If they put a lid on the raising of interest rates and they come out with a clear, clear, clear indication, and Mr Powell makes another press announcement during the Federal Reserve [Bank’s] next meeting. If he clearly states that they will not raise interest rates, that they will not bring the date forward, I do think it will have a positive effect on the [positivity] of the rand. We could see the rand strengthening a little bit again. Towards the end of the year, we could see some inflows as positions are being cleared over the year end with people of a financial year ending over December – that could act to positiveness.

So yes, the rand will hold its weakening pace a little bit, but it’s all in the hands of the Federal Reserve. That’s really crucial at this point. What I’ve said this morning is, when people are really uncertain as to what happens in the world, take your money and go and invest it in something that looks safe and is being perceived as safe. Those three things at this time seem to be gold. It seems to be the crypto world and keeping dollars rather than anything else. For a while, we’ve got to live with that.

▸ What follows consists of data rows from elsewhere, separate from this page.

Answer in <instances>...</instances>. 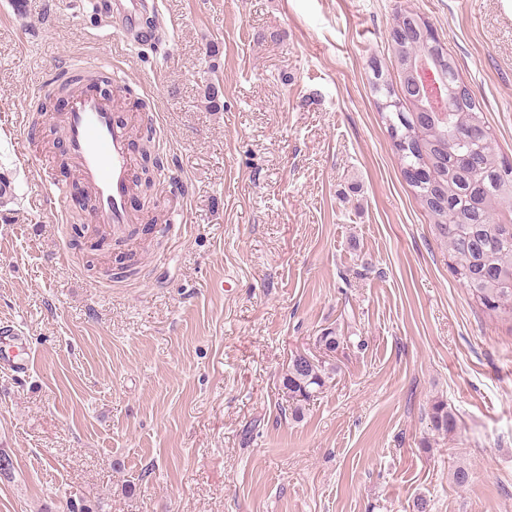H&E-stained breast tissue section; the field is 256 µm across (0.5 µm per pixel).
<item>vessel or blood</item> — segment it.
Instances as JSON below:
<instances>
[{"instance_id":"obj_1","label":"vessel or blood","mask_w":512,"mask_h":512,"mask_svg":"<svg viewBox=\"0 0 512 512\" xmlns=\"http://www.w3.org/2000/svg\"><path fill=\"white\" fill-rule=\"evenodd\" d=\"M111 7L110 23L116 36L140 44L162 39V31L149 32L141 27V19L150 9L147 0H113ZM113 95L86 87L73 91L62 127L66 151L92 198L90 223L120 237L127 235L131 225L138 221L128 206L136 190V167L131 131L117 114ZM27 350L26 342L21 340L8 347L0 345V361L11 360L18 373H27Z\"/></svg>"}]
</instances>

That uncertainty with what happens about this whole debate [encourages us to lean towards] something that at least gives us a little bit of certainty and safety. 

On whether the rand should stay away from other emerging market currencies:

If a foreign investor outside of emerging markets – a first world investor – speaks to me today and asks me for my advice; I would recommend  not to stay away completely but to trade very cautiously. And if you do want to put money in, do not jump in all at once, but rather in tranches and wait for a bit more clarity as to what happens out there.  

On the technical performance of the rand as the year draws to a close:

Well, technically, we are overheated. The technicals tell me that 15–80, 15–83 are fairly strong levels. It tells me that 112–50, 112–48 area on the euro are very strong technical levels. If it breaks through those levels, then below a sub 112 and the euro is on the cards,  and a break or a test of the 60 levels on the rand is on the cards. We’re trading close to very technical levels at this point. I’m of the opinion it will hold, not go through. But, there are significant levels if it breaks through, you could see a bit of a run.  

On market currency developments in other parts of the world:

Generally, if you look at the central banks of the world, New Zealand etc. they are in a tightening phase on the monetary policy side. It has been very relaxed over the Covid-19 period, so watch that very important space. The Federal Reserve still holds the key. But in the run up to what they do, we can foresee that other central banks will keep on tightening. That is really the key focus. It’s a very interesting time because interest rates and inflation are so far apart that we sit with high inflation, low interest rates. If the expectancy is that interest rates are going to increase quite dramatically over the next couple of months and years, it would have a negative effect on the stock exchanges, which is something we’re still not seeing. So we are in a very interesting space, all the more reason to tread cautiously during these periods.